Primé au dernier festival de Cannes pour l’interprétation de Jean Dujardin, le nouveau film de Michel Hazanavicius s’éloigne ostensiblement du politiquement incorrect de la série des OSS 117. Il s’y joue pourtant le même plaisir du pastiche, à travers la reconstitution du Hollywood de la fin des années 1920 et des œuvres muettes en noir et blanc, pour un résultat ludique bien qu’un peu sage.
Il serait malhonnête de ne pas reconnaître le ravissement immédiat que procure la vision de The Artist, en même temps qu’il convient de s’en méfier tant le film joue ouvertement avec les apparences. Film dans le film, séquences en trompe-l’œil, sources sonores ou visuelles volontairement mal identifiées, Hazanavicius déploie toute une panoplie de distractions qui tentent d’emmener la narration vers un point plus ambitieux que son récit conventionnel. George Valentin (Jean Dujardin) est une vedette du cinéma muet qui va connaître la déchéance suite à l’arrivée du sonore, pendant que Peppy Miller (Bérénice Béjo), jeune figurante, se retrouve propulsée au rang de star du parlant. Destins croisés, chute et ascension, les trajectoires sont clairement établies et permettent à Hazanavicius de se délester du poids du récit classique par des ajouts plus modernes. Ainsi, la naissance d’une histoire d’amour à l’écran se dessine dans la répétition des prises sur un tournage, ou encore une ascension sociale décrite par un montage alterné virevoltant, où Peppy se voit confier des rôles de plus en plus importants.
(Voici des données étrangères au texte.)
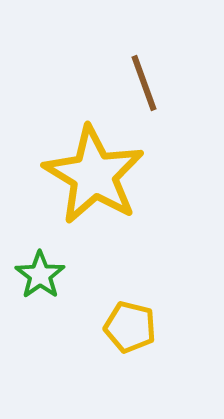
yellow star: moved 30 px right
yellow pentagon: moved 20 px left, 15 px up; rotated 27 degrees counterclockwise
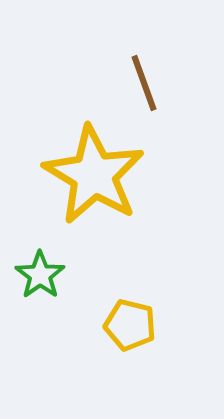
yellow pentagon: moved 2 px up
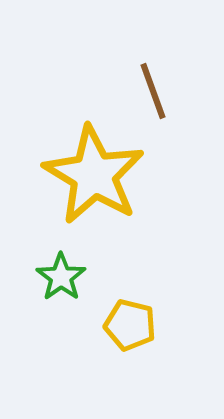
brown line: moved 9 px right, 8 px down
green star: moved 21 px right, 2 px down
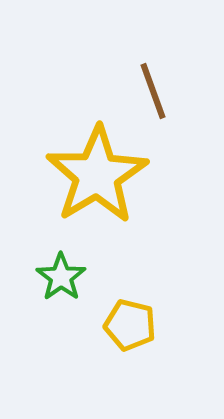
yellow star: moved 3 px right; rotated 10 degrees clockwise
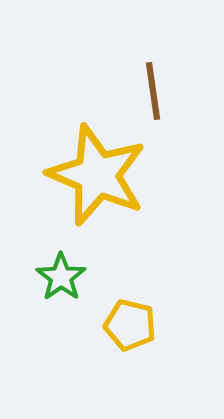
brown line: rotated 12 degrees clockwise
yellow star: rotated 18 degrees counterclockwise
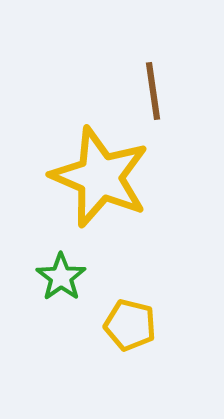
yellow star: moved 3 px right, 2 px down
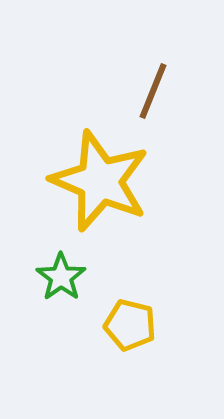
brown line: rotated 30 degrees clockwise
yellow star: moved 4 px down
Toutes ces greffes prennent avec bonheur, et viennent apporter leur lot de stylisation (mot cher au père des OSS) pour mieux plonger dans la matière fantasmatique d’un Hollywood de cinéma.
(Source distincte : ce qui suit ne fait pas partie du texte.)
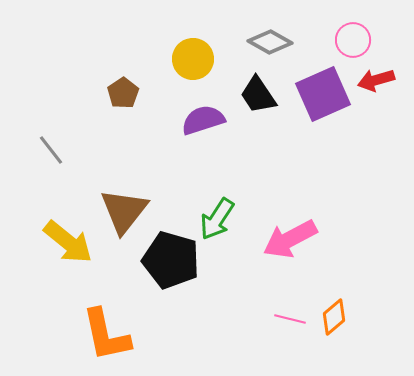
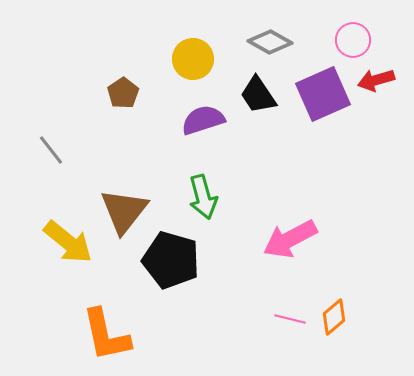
green arrow: moved 14 px left, 22 px up; rotated 48 degrees counterclockwise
Situant donc son récit durant la période charnière du passage du muet au parlant, le film ne prend pourtant que très ponctuellement en charge ce changement de régime. Que ce soit sous la forme d’un rêve sonore ou d’une onomatopée en intertitre, voire même du double sens (George est fâché avec sa femme, elle lui lance : « Pourquoi refuses-tu de parler ? »), Hazanavicius ne s’aventure que timidement dans les possibilités qu’aurait pu offrir un méta-film, dont la forme se modifierait en même temps que les changements induits par la marche de l’Histoire. Point de délire théorico-cinéphilique en vue, ce qui prime ici c’est le plaisir de la référence, des effets de reconnaissance (auxquels les présences de John Goodman, de Malcolm McDowell ou James Cromwell en double du Nestor de Tintin ne sont pas étrangères), ou des petits décalages savoureux (différence entre la longueur des phrases en intertitre et les mouvements de bouche des comédiens). De ce point de vue, il est vrai qu’un tel exercice pourrait se complaire dans une sorte d’autisme un peu vain, peuplé de petits tics et de clins d’œil au spectateur, avec une autosatisfaction proclamée à chaque plan.
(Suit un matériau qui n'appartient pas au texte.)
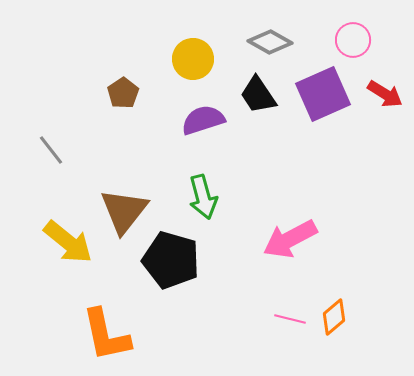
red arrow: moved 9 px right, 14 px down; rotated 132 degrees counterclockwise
Et pourtant il n’en est rien, car le film se débarrasse progressivement de sa légèreté première pour gagner en gravité, et retrouver les beaux émois du plus pur mélo à l’américaine. Qu’il ait mérité ou non son prix d’interprétation, peu importe, car force est de constater que Jean Dujardin (sans oublier Bérénice Béjo, empreinte d’une pétulance qu’on ne lui connaissait pas jusque-là) est pour beaucoup dans la réussite de cet hasardeux glissement de la comédie ubuesque vers un drame plus personnel. Un drame qui vient habiter le film de manière plus franche, et dessine une petite fable sur l’orgueil et le refus de la modernité (ce qui, pour un film qui tente d’imiter le style des œuvres du muet, est finalement assez hardi). Mais Hazanavicius a l’humilité de prendre ceci au sérieux, en accompagnant cette trajectoire descendante avec autant d’application que les phases un peu plus « bling-bling » de son récit. C’est un peu aussi la limite de The Artist car, entre ses élans humanistes et sa patine rétro, il est sûr que tout le monde ne voudra pas manger de ce pain-là. Il serait pourtant bien dommage de s’en priver.